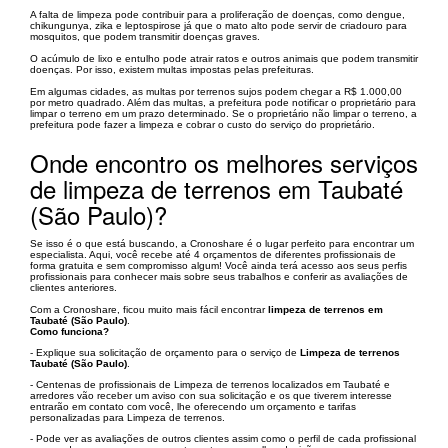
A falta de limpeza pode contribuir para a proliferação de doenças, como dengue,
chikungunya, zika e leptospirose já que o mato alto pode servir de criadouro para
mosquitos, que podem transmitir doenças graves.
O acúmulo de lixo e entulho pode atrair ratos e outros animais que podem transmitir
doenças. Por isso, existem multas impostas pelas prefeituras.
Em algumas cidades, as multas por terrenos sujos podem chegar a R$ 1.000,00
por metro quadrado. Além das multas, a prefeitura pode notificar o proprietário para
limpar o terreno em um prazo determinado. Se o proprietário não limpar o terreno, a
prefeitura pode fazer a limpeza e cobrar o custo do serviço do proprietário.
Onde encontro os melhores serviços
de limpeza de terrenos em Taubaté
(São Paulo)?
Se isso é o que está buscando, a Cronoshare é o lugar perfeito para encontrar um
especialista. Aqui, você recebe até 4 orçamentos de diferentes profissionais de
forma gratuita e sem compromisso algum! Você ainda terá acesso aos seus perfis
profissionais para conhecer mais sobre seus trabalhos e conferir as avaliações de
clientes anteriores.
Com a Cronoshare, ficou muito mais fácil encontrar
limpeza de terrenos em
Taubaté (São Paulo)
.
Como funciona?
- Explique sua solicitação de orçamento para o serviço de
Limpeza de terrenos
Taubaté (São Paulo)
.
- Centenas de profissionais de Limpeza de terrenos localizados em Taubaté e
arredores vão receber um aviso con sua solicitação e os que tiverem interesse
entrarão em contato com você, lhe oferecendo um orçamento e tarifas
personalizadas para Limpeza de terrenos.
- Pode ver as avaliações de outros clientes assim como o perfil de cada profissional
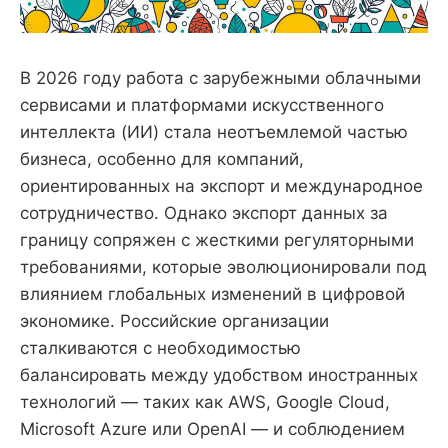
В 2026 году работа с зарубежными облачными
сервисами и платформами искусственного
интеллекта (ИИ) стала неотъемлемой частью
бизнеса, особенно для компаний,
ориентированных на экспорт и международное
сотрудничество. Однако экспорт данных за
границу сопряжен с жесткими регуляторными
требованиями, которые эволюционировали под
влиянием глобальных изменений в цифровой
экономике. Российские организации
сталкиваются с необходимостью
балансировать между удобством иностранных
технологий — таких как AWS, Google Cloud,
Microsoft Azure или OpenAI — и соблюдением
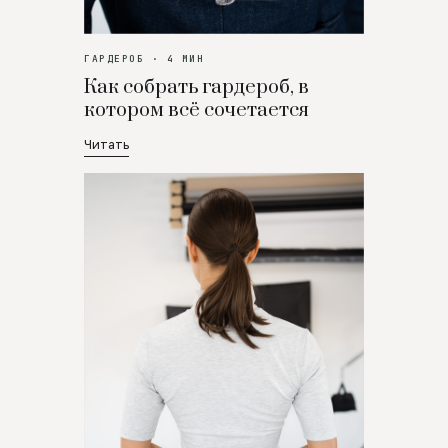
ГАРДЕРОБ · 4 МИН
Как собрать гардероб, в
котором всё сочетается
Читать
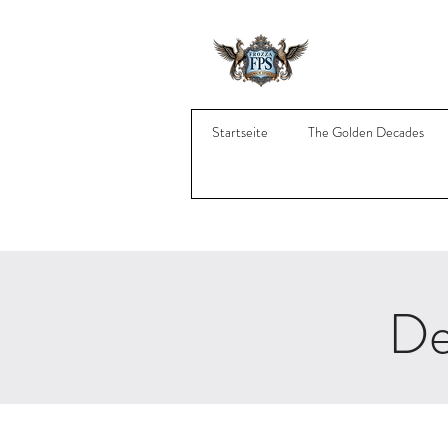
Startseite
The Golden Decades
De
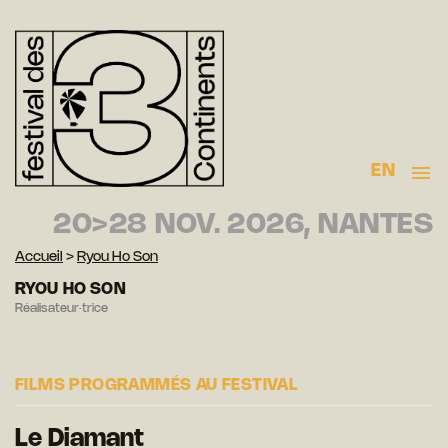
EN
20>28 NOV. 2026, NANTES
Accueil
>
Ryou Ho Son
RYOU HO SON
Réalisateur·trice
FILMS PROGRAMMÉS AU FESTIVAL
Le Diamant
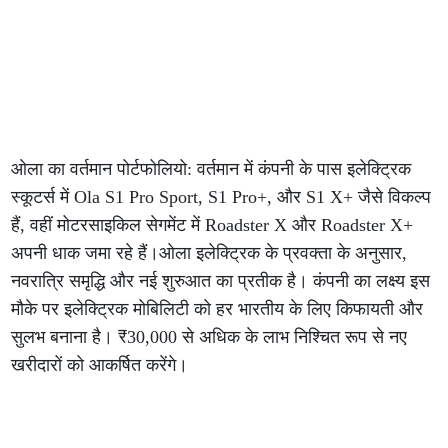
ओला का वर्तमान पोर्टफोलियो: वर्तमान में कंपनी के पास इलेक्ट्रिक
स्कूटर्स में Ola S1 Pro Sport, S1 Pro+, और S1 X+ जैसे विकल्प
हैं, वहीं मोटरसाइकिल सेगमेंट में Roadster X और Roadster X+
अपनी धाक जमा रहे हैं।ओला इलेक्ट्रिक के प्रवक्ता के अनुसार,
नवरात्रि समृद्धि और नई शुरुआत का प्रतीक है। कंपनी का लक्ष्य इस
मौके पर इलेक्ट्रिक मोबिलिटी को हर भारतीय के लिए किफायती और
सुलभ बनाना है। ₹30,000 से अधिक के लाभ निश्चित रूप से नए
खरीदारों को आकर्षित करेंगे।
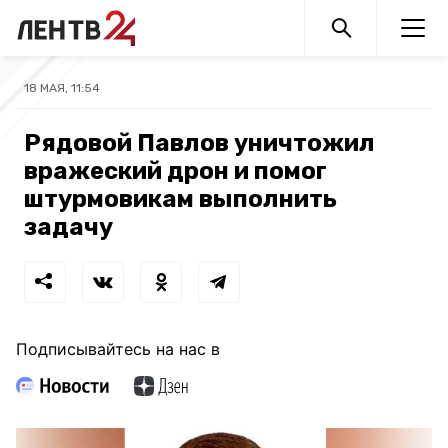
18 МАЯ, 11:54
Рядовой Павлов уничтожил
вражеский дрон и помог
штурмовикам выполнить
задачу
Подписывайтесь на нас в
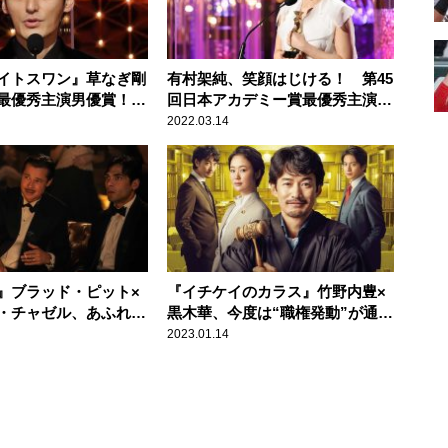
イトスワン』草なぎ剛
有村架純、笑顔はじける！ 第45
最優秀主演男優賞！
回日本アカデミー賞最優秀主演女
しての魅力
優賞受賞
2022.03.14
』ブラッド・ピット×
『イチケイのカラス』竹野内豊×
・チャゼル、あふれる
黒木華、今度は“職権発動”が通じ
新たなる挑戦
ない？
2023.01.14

Exercise instructions:
Quote the listing word for word from its beginning through the line containing "- Pode ver as", including both of those end points. Omit the pictures from your answer.

Answer section:
A falta de limpeza pode contribuir para a proliferação de doenças, como dengue,
chikungunya, zika e leptospirose já que o mato alto pode servir de criadouro para
mosquitos, que podem transmitir doenças graves.
O acúmulo de lixo e entulho pode atrair ratos e outros animais que podem transmitir
doenças. Por isso, existem multas impostas pelas prefeituras.
Em algumas cidades, as multas por terrenos sujos podem chegar a R$ 1.000,00
por metro quadrado. Além das multas, a prefeitura pode notificar o proprietário para
limpar o terreno em um prazo determinado. Se o proprietário não limpar o terreno, a
prefeitura pode fazer a limpeza e cobrar o custo do serviço do proprietário.
Onde encontro os melhores serviços
de limpeza de terrenos em Taubaté
(São Paulo)?
Se isso é o que está buscando, a Cronoshare é o lugar perfeito para encontrar um
especialista. Aqui, você recebe até 4 orçamentos de diferentes profissionais de
forma gratuita e sem compromisso algum! Você ainda terá acesso aos seus perfis
profissionais para conhecer mais sobre seus trabalhos e conferir as avaliações de
clientes anteriores.
Com a Cronoshare, ficou muito mais fácil encontrar
limpeza de terrenos em
Taubaté (São Paulo)
.
Como funciona?
- Explique sua solicitação de orçamento para o serviço de
Limpeza de terrenos
Taubaté (São Paulo)
.
- Centenas de profissionais de Limpeza de terrenos localizados em Taubaté e
arredores vão receber um aviso con sua solicitação e os que tiverem interesse
entrarão em contato com você, lhe oferecendo um orçamento e tarifas
personalizadas para Limpeza de terrenos.
- Pode ver as avaliações de outros clientes assim como o perfil de cada profissional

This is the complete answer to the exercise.